Tra gli effetti della crisi della Russia uscita dalla dissoluzione dell’Unione Sovietica vi era, negli anni ’90, il calo della popolazione. Era causato dal peggioramento delle condizioni di vita che provocava un crollo del tasso di fertilità e una mortalità molto più alta, soprattutto tra gli uomini. La speranza di vita maschile era scesa sotto i 58 anni intorno al 1994.

Il numero dei russi, come risultato di anni di minori nascite e di un numero inferiore di donne in età fertile è sceso di circa 5,8 milioni tra il 1992 e il 2008, da poco meno di 148,5 a 142,7 milioni. Da allora è ricominciato da un aumento della popolazione, spinto, però, più dall’immigrazione che da un aumento delle nascite. Queste ultime, fatta eccezione per il 2013, 2014 e 2015, sono rimaste sempre meno delle morti.

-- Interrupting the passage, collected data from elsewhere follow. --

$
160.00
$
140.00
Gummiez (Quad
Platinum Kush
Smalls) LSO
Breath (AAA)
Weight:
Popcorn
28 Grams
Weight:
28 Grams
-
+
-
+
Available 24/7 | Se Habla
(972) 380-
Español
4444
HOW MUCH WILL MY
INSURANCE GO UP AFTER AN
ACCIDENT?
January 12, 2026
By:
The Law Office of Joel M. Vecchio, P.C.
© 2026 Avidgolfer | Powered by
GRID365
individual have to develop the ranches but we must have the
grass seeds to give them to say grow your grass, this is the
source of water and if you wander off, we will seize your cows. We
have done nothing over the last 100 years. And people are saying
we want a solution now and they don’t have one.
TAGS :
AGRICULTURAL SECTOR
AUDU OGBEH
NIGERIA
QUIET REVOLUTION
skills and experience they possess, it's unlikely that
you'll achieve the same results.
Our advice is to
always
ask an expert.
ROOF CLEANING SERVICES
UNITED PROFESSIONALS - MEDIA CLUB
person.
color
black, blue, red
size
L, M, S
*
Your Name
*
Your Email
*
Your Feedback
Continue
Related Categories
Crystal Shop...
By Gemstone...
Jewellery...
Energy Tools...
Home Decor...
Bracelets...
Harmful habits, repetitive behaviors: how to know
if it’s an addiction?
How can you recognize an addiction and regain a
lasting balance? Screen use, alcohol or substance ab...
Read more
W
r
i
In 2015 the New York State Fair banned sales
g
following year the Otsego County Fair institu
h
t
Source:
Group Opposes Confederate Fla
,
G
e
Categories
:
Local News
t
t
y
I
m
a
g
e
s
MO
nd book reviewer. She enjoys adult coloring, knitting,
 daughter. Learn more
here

L’arrivo di lavoratori dall’Asia Centrale e di russi che dalle ex repubbliche sovietiche si spostavano verso la Madrepatria ha riportato gli abitanti a quota 146,8 milioni nel 2017, volendo considerare la Crimea come parte della Russia, come fa l’Ufficio di Statistica del Paese ma non la comunità internazionale.

Nel 2021, causa del Covid, record di decessi

Il Covid, però, ha dato un durissimo colpo alla demografia del Paese. Nel 2021 la differenza tra nati e morti ha superato per la prima volta dalla Seconda Guerra Mondiale la cifra di un milione, e la popolazione è scesa a 145,4 milioni.

Anche il numero di figli per donna ha ricominciato a scendere, verso 1,5 (era arrivato oltre 1,7). Inoltre queste statistiche sono medie e riassumono realtà molto diverse. A crescere sono quasi solo i russi di etnia diversa da quella maggioritaria, ovvero i ceceni, i tatari, i siberiani, che hanno tassi di fertilità molto più alti. In gran parte delle regioni europee, quelle dove il Pil della Russia si forma, le nascite avvengono a ritmi italiani.

Che sia stata la prospettiva di un declino demografico, prodromo di quello economico, a essere una delle cause delle mosse di Vladimir Putin?